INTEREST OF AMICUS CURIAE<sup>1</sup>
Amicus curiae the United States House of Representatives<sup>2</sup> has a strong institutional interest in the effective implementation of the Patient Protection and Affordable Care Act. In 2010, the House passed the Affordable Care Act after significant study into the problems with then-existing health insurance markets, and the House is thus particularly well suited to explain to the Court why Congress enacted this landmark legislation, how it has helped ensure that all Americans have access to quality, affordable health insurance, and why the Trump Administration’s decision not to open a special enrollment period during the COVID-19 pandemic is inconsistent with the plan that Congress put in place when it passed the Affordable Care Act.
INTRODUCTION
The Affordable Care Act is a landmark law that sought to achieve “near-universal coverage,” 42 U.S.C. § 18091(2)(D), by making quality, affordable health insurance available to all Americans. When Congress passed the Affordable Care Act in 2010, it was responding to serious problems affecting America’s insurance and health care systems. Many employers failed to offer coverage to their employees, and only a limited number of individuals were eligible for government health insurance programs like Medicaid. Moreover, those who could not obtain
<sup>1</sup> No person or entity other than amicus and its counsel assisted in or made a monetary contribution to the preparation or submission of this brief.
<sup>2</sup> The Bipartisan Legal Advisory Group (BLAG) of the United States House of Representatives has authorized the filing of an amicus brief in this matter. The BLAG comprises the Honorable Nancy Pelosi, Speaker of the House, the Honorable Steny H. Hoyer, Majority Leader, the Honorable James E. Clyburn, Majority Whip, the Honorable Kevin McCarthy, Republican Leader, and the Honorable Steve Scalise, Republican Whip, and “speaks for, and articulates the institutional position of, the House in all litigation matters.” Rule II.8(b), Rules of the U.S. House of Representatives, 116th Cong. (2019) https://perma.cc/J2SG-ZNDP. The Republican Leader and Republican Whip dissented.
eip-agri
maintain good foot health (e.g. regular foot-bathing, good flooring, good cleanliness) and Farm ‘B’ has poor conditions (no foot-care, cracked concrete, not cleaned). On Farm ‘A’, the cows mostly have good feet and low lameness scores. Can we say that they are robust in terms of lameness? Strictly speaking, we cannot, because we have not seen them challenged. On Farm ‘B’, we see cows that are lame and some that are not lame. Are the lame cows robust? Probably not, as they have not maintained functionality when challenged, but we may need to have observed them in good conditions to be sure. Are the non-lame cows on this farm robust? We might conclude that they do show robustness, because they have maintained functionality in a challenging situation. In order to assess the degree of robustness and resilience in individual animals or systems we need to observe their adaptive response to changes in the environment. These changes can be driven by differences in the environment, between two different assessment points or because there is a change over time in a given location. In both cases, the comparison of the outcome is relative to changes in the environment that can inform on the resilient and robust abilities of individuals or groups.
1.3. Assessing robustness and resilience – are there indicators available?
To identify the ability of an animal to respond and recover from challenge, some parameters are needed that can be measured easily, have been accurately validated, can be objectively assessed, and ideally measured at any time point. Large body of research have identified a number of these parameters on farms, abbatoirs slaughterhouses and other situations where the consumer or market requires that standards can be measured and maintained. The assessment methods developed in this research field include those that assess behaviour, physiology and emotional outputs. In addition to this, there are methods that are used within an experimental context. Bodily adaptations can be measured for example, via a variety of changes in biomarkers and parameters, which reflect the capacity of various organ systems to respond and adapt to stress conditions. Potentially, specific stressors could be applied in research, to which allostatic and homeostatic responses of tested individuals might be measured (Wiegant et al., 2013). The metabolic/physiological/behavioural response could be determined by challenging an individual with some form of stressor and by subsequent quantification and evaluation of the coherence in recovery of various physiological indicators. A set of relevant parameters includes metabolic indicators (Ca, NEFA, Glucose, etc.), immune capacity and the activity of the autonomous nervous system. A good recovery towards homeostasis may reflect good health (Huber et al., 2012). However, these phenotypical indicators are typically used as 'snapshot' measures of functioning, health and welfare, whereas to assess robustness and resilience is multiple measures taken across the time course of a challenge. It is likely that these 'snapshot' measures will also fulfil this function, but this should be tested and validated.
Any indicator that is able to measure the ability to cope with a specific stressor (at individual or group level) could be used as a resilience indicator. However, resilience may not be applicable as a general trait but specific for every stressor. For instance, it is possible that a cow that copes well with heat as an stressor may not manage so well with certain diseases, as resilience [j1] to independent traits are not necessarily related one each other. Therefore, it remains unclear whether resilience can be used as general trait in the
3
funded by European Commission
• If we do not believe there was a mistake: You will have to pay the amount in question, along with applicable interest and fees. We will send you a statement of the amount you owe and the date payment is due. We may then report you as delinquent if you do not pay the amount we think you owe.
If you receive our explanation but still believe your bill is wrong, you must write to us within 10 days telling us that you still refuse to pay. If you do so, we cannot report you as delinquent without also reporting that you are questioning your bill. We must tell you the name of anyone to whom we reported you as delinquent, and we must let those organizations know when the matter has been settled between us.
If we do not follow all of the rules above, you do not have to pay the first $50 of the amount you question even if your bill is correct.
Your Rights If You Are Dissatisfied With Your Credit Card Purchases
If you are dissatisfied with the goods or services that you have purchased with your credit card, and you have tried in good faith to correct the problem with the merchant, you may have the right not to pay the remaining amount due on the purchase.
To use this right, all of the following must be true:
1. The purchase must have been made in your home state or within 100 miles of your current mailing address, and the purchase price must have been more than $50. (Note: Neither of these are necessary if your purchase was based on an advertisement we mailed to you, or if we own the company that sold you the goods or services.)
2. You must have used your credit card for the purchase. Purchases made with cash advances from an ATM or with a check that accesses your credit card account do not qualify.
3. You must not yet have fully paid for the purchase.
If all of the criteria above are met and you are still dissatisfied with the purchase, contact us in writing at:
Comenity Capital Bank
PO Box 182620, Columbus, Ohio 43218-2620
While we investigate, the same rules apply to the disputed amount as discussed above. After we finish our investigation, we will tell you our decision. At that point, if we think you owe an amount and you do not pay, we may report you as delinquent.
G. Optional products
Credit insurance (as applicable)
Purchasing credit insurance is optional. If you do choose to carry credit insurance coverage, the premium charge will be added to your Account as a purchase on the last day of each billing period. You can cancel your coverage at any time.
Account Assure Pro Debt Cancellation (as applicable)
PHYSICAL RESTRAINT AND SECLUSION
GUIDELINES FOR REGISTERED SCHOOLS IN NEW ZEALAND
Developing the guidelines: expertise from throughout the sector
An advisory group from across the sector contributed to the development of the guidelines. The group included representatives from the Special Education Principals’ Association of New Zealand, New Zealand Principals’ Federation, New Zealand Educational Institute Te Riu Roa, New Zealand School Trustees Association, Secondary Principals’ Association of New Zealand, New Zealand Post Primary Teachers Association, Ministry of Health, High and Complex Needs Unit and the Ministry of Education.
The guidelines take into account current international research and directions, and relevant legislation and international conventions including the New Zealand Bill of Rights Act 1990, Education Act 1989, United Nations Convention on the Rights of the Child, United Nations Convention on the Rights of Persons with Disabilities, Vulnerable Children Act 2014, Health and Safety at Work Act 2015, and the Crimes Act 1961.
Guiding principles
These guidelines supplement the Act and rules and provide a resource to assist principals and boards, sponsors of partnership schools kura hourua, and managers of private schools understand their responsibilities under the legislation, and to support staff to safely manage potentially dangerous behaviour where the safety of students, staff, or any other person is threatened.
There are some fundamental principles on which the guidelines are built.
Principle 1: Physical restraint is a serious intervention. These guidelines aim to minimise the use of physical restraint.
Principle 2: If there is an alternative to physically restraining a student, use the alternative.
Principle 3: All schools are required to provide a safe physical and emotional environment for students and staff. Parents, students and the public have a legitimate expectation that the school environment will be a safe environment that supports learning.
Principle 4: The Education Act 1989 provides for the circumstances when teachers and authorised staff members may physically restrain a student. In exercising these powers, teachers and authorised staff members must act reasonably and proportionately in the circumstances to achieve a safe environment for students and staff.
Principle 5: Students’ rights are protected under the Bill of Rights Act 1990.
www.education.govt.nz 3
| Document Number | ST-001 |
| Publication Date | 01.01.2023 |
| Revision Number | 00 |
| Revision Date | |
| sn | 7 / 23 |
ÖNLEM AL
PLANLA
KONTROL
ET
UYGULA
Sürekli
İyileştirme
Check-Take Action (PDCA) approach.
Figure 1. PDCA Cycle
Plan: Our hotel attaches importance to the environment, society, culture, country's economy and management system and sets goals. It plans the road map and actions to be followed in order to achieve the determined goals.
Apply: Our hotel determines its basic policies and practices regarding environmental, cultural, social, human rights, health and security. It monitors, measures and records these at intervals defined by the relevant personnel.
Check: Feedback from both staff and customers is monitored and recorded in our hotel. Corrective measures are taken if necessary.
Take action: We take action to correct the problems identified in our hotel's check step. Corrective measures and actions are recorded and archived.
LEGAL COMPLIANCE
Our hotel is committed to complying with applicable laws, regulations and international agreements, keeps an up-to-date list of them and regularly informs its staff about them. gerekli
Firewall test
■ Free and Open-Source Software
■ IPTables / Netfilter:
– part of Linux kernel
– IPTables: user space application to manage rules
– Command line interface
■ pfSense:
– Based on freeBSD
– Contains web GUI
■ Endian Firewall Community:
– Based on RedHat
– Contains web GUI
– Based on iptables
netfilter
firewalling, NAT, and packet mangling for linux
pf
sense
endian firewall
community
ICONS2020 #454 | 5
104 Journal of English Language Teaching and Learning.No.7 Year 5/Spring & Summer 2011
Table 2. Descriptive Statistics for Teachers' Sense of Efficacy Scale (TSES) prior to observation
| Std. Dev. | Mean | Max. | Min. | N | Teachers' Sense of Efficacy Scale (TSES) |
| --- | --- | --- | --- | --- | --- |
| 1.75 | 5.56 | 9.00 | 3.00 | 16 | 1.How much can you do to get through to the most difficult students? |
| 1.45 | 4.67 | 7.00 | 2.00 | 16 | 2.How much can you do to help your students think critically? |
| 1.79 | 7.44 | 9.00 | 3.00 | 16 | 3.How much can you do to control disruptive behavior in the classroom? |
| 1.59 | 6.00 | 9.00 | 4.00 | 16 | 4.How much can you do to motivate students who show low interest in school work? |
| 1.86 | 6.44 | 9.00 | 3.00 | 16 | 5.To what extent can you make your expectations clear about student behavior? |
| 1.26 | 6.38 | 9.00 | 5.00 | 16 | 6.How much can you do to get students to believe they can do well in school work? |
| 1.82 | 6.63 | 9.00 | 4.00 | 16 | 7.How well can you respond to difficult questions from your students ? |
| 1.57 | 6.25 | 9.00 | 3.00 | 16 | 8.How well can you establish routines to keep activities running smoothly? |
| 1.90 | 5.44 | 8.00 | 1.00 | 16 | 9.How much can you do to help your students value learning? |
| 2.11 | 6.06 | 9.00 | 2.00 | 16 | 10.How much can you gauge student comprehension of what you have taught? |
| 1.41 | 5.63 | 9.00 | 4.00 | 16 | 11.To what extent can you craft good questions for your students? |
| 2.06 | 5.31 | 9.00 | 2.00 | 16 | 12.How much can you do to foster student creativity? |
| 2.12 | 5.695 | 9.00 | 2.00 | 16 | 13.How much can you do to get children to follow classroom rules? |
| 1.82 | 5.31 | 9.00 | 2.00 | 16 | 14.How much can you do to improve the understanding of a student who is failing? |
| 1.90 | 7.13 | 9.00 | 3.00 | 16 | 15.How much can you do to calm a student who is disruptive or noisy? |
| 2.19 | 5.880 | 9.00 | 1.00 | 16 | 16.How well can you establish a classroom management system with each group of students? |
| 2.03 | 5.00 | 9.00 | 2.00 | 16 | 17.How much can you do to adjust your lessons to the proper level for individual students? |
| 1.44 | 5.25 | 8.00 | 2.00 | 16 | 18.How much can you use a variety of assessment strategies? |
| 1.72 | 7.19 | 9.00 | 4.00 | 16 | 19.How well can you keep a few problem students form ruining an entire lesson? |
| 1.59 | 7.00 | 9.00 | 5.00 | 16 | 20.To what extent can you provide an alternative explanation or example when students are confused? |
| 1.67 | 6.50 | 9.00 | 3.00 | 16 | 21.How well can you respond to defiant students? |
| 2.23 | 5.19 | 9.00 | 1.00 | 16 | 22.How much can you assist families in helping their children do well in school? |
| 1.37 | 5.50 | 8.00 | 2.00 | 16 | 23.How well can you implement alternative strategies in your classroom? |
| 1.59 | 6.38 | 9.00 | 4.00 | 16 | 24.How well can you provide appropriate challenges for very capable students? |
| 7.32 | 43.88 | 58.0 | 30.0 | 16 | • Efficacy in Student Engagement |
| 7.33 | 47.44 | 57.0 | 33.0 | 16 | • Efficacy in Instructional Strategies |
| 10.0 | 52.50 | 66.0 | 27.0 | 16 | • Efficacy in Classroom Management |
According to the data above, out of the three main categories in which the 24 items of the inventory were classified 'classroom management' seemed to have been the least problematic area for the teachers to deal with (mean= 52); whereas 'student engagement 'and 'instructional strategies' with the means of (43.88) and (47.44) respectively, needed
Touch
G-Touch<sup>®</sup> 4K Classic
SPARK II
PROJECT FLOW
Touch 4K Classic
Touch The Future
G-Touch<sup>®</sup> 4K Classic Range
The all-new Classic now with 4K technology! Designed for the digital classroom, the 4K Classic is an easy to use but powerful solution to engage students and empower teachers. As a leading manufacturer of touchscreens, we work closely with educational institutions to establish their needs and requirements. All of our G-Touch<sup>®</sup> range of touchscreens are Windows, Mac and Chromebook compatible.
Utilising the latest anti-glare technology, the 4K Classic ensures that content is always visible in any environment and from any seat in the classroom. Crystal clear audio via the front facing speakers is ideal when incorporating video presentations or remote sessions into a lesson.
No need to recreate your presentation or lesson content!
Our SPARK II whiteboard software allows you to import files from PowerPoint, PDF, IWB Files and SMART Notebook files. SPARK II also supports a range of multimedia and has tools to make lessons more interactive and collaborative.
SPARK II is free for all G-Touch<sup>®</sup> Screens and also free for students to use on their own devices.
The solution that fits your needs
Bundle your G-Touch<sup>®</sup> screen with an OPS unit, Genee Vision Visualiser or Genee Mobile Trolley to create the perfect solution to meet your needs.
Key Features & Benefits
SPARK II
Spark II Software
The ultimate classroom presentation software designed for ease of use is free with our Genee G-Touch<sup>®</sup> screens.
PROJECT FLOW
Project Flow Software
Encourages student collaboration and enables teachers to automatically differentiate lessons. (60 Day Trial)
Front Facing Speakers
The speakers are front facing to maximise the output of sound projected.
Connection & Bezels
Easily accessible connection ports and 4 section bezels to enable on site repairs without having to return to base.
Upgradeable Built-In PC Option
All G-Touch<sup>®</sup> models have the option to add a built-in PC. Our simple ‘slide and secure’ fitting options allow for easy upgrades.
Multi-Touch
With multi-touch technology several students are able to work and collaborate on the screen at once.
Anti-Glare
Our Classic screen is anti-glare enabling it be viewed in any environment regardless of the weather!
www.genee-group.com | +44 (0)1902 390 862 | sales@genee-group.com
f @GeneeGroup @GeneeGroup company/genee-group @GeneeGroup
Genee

ASSIGNED TASK — Copy all lines of the material above where the string "Corrective" occurs.

FINAL ANSWER —
Check: Feedback from both staff and customers is monitored and recorded in our hotel. Corrective measures are taken if necessary.
Take action: We take action to correct the problems identified in our hotel's check step. Corrective measures and actions are recorded and archived.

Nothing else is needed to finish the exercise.